The Power Question

Congress is where the fight becomes law.

The point is not to elect a few interesting candidates and hope the system absorbs them. The point is to build a public bloc that runs on the same commitments, uses leverage together, and makes Congress act like the most powerful branch of government.

Congress writes the law

If the law protects monopolies, medical debt, rent extraction, corporate corruption, or a rigged tax code, Congress can rewrite it.

Congress controls the money

Budgets, appropriations, tax policy, public investment, subsidies, and enforcement capacity all run through Congress.

Congress investigates

A serious bloc can drag hidden systems into public view: hospital pricing, private equity rollups, monopoly abuse, agency capture, and corruption.

Congress can force the caucus

A disciplined group does not need to be a majority to matter. It needs enough votes to make leadership negotiate.

Congress checks the courts and executive

Confirmations, jurisdiction, oversight, impeachment, agency authority, and enforcement power all make Congress central.

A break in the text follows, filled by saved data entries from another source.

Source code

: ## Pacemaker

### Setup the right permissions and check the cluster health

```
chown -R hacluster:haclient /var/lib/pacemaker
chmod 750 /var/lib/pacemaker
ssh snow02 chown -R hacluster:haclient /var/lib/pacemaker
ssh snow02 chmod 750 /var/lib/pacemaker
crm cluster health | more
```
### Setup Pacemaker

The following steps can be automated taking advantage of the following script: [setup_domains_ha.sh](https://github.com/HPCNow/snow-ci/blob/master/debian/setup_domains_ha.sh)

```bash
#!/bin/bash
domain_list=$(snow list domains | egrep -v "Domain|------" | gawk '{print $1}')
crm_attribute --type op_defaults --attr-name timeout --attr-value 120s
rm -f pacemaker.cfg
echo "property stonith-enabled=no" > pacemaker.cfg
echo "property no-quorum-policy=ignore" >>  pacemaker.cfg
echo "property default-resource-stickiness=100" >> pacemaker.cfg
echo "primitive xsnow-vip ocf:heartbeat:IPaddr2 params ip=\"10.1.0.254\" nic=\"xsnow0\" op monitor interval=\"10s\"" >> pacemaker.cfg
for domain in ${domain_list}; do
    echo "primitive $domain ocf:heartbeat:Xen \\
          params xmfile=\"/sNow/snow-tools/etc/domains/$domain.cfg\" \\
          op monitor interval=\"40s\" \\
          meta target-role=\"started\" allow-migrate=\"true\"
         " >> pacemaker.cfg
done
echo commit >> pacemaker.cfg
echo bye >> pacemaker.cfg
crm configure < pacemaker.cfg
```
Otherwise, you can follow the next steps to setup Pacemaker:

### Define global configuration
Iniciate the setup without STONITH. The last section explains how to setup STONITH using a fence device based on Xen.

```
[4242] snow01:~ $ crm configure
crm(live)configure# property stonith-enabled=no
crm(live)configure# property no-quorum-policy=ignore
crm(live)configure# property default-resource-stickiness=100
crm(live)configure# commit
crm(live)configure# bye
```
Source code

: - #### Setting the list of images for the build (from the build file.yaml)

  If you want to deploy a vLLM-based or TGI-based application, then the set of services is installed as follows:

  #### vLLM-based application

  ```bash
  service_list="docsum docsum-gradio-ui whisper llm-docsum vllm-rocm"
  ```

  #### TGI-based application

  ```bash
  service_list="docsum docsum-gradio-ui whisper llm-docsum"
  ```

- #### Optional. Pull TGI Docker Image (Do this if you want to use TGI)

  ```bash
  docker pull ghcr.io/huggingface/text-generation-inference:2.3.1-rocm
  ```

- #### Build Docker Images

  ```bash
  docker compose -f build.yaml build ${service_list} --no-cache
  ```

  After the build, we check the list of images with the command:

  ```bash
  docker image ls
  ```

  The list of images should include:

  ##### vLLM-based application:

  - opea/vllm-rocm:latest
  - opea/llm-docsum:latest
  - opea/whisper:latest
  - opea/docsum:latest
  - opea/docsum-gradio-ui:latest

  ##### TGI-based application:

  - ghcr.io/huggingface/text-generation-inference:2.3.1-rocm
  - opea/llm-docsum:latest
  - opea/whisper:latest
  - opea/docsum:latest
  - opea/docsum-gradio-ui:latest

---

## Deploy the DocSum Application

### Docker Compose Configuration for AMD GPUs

Congress decides whose pain counts

The political class treats broken markets as weather. Congress can name the winners, name the extraction, and change the rules.

The math only works if candidates move together.

5 seats

Enough to make leadership answer questions it would rather ignore.

10 seats

Enough to coordinate demands around rules, committees, hearings, and must-pass bills.

20 seats

Enough to make a public governing bloc impossible to dismiss.

35+ seats

Enough to change the center of gravity in the House.